Lenvatinib, Free Base

Soluble in DMSO. Lenvatinib, also known as E7080, is an active inhibitor of multiple receptor tyrosine kinases, with IC50 values of 22 nM (VEGFR1), 4 nM (VEGFR2), 5.2 nM (VEGFR3), 46 nM (FGFR1), 51 nM (PDGFRa), 39 nM (PDGFRb), and 100 nM (KIT). It inhibited SCF- and VEGF-induced angiogenesis of human umbilical vein endothelial cells that express the SCF receptor KIT, with IC50 values of 5.2 nM and 5.1 nM, respectively. Lenvatinib inhibited tumor growth in the human small cell lung cancer H146 xenograft model.

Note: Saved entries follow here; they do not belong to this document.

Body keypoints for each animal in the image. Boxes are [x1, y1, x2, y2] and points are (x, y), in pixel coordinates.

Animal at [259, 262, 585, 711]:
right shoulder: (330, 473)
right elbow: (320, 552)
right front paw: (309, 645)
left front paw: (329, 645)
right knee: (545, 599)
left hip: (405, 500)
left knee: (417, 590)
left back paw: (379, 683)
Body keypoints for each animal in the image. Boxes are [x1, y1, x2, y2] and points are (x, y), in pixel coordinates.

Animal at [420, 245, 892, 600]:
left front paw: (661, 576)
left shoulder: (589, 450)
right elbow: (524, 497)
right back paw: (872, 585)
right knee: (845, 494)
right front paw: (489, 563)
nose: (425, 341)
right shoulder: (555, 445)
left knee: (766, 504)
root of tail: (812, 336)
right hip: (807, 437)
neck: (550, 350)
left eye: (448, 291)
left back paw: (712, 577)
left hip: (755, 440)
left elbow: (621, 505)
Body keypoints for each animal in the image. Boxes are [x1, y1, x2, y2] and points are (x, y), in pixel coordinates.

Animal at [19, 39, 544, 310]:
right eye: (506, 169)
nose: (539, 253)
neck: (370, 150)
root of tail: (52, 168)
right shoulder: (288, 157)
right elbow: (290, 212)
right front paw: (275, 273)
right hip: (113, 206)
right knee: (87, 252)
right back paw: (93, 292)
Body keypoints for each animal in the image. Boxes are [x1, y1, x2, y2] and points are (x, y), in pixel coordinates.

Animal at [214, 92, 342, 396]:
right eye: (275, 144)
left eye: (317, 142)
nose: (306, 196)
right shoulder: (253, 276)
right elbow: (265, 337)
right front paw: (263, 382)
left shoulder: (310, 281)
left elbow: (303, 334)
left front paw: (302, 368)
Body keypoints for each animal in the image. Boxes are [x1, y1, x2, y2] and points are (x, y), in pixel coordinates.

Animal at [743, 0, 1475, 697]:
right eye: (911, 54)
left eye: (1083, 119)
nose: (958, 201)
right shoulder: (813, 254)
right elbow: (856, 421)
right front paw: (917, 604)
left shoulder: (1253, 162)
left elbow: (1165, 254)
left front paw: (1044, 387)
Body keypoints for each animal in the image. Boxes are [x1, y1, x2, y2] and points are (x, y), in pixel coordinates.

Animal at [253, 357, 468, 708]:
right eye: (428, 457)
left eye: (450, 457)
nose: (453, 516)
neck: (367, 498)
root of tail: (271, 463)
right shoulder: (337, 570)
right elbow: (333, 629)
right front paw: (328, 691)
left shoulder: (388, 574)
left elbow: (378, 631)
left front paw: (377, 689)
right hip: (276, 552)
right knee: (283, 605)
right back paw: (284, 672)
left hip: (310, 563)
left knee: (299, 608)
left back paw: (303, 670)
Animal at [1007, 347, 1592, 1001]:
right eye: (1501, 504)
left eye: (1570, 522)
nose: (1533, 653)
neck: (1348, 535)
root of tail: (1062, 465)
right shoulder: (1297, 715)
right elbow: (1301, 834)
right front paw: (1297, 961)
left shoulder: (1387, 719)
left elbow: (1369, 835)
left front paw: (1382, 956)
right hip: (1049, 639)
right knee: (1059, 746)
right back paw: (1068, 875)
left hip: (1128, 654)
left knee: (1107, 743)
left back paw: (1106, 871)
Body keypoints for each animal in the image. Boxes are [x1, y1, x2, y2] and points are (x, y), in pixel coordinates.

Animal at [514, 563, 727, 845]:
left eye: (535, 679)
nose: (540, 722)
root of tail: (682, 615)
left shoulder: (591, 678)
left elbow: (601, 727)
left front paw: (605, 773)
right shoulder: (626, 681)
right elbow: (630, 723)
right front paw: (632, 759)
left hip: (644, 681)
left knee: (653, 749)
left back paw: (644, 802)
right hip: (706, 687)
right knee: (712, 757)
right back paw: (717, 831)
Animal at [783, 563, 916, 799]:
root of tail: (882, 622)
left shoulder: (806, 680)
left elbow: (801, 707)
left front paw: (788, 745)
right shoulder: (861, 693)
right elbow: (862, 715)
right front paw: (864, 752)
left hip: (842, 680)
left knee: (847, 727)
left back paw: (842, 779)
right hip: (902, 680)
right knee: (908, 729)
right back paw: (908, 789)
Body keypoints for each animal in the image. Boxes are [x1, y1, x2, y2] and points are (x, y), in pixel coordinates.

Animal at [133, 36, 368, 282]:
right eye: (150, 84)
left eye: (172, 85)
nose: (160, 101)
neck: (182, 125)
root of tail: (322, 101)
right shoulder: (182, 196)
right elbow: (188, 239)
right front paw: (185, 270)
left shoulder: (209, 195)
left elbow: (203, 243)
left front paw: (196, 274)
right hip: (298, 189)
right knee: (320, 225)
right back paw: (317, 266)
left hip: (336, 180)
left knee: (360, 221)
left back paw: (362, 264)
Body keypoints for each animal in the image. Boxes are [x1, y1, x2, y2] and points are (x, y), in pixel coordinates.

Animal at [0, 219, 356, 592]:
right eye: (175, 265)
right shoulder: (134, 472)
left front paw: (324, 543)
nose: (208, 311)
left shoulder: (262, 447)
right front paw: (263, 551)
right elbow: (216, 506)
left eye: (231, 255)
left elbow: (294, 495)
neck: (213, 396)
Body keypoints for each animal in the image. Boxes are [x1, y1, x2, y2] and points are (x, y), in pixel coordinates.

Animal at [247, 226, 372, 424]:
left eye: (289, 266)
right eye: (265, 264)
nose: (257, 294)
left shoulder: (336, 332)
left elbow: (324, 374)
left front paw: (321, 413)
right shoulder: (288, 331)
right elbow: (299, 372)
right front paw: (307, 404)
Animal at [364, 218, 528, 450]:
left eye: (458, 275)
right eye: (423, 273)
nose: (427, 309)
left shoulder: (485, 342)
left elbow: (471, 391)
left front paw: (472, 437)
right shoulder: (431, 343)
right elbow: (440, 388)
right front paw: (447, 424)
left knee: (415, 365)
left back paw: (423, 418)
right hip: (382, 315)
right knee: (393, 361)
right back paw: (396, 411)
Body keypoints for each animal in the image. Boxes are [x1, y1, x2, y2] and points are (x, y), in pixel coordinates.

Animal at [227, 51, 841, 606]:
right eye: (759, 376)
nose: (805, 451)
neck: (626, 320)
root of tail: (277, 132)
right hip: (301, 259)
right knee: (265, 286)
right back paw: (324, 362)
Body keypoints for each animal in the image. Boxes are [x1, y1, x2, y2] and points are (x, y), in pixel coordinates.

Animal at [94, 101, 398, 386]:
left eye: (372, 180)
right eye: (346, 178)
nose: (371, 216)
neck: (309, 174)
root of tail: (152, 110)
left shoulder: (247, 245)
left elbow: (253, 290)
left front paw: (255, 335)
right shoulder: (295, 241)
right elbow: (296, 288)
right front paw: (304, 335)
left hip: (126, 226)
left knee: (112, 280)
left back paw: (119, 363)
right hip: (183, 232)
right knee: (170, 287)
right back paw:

Matsui J., et al. 'E7080, a novel inhibitor that targets multiple kinases, has potent antitumor activities against stem cell factor producing human small cell lung cancer H146, based on angiogenesis inhibition.' Int. J. Cancer 122: 664-671 (2008). This research compound is the free base form of lenvatinib. We also plan to offer the methanesulfonate salt form, please see Cat. No. L-5433, Lenvatinib, Methanesulfonate Salt. The methanesulfonate salt form will be added to our website as soon as the first lot is ready for shipment. The maximum tolerated dose (MTD) for lenvatinib with carboplatin/paclitaxel is 4?mg BID in advanced non-small cell lung cancer patients. Lenvatinib at the MTD demonstrated tolerability and encouraging antitumor activity. Nishio M., et al. 'Phase 1 study of lenvatinib combined with carboplatin and paclitaxel in patients with non-small-cell lung cancer.' Br. J. Cancer 109: 538-544 (2013). Lenvatinib had manageable toxicity and showed preliminary activity for durable disease control. The antiangiogenic activity of lenvatinib might be correlated with its antitumor activity in patients with a wide range of solid tumors. Yamada K., et al. 'Phase I dose-escalation study and biomarker analysis of E7080 in patients with advanced solid tumors.' Clin. Cancer Res. 17: 2528-2537 (2011).